# HELP___I need to sponsor 3 bad ass cars___ASAP



## nomov8 (Dec 9, 2002)

go to my web site if you dont know what I do
www.secondskinaudio.com


so my NEW website is being worked on and is scheduled to be done by September 1st.
One of the sections of the site is going to be user rides. so I need a few cars in there. I have pics from sone of the installs I have gotten already, but need some bad ass rides in there.
here is the deal
I need 3 ppl to "semi-sponsor" you get the material at half price off the forum discounted price shipped for free.  

here are the conditions:

1. over 500 posts on this or another car audio forum, not all in the off topic sections. not combined
2. you will install the material within *1 week* of its arrival
3. you will take tons of install pictures & document progress
4. you *email* the pics to me within 2 days, and agree to allow me to post them on my site as property of my own.
5. you gotta have a bad ass ride. no ghetto cruisers.

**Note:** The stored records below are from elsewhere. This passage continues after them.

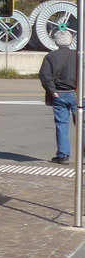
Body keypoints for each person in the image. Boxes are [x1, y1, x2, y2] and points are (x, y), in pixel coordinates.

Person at [38, 29, 78, 164]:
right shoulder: (78, 55)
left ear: (55, 42)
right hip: (76, 93)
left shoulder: (50, 57)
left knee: (62, 125)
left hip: (59, 94)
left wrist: (52, 91)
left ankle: (63, 155)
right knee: (82, 124)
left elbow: (45, 76)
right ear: (71, 41)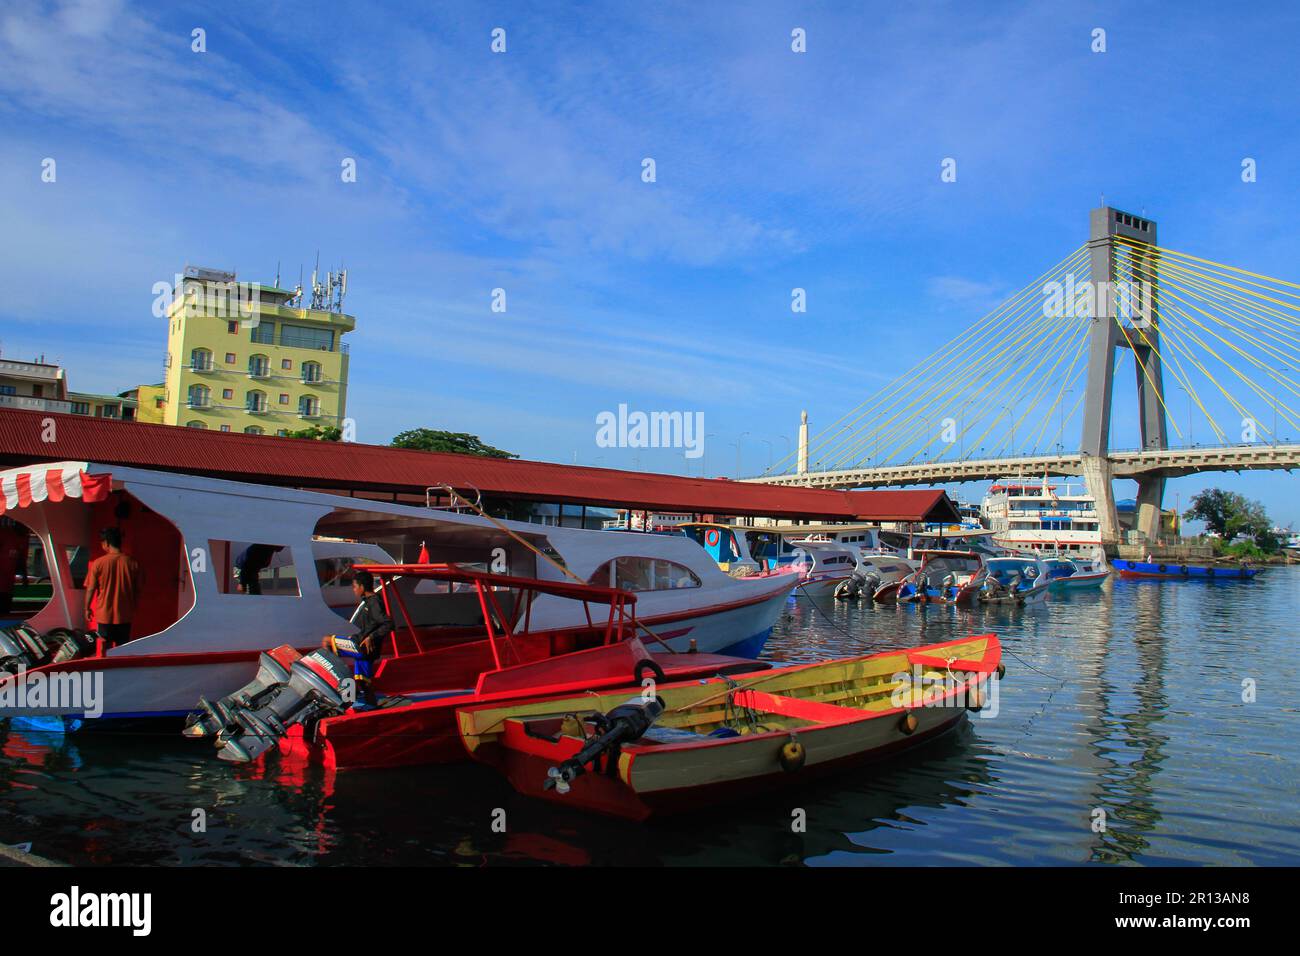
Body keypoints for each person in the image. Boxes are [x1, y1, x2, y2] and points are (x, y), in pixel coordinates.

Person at [323, 570, 393, 706]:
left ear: (362, 587)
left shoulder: (374, 602)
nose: (353, 590)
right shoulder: (368, 602)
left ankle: (331, 687)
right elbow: (371, 626)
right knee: (364, 682)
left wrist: (371, 637)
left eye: (354, 587)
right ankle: (373, 708)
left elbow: (388, 623)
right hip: (365, 649)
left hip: (362, 647)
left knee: (327, 641)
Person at [84, 527, 142, 649]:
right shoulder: (132, 563)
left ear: (106, 543)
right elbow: (138, 589)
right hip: (124, 615)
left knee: (103, 648)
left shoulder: (98, 563)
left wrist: (87, 608)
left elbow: (90, 588)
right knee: (123, 648)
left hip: (104, 616)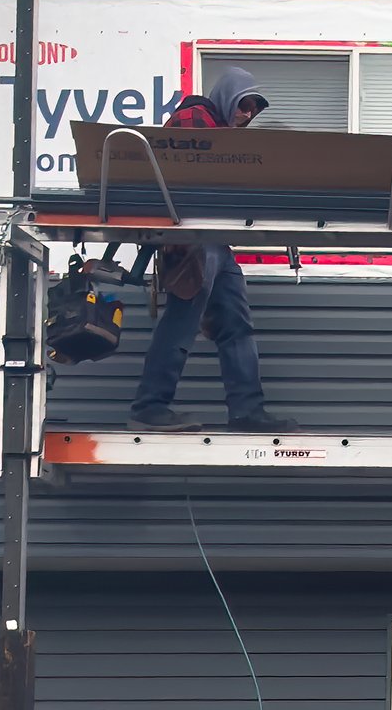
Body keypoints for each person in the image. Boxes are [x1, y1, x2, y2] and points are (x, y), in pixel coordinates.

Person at [127, 66, 300, 434]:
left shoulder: (220, 131)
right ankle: (150, 406)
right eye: (243, 105)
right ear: (227, 98)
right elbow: (203, 176)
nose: (248, 115)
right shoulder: (193, 118)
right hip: (191, 238)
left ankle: (247, 413)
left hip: (215, 240)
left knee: (236, 326)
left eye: (253, 109)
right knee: (182, 319)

please send me the following information 

1. your cars description. pics would help
2. performance, exterior and interior modifications
3. sound system components


send this to [email protected]
and write sponsorship in the subject line


----------



## Token Moron (Mar 28, 2003)

my car is not exactly bad ass, i wish it was.....u can check it out at www.cardomain.com/id/illestrice

lol


----------



## PrOxLaMuS© (Aug 11, 2002)

hey you can check out my car....
i think it's some old school bad ass...

- 3 10" MtX subs, Kenwood Excelon Headunit, Apline Type S (titanium coated) 4" 2-way speakers, and an MtX 8000 series amplifier!
- No engine or body mods except my 15" Western Mags and new Headers and Exhuast within 3 weeks... I am trying to keep it all original... it is 25 years old ya know

















See more pics at www.cardomain.com/id/pr0xlamus


----------



## kbrassfi (Aug 1, 2002)

sent an email


----------



## LIUSPEED (May 29, 2002)

ive seen kbrassfi car and system ! i can vouch that it REALLY sweet looking.


----------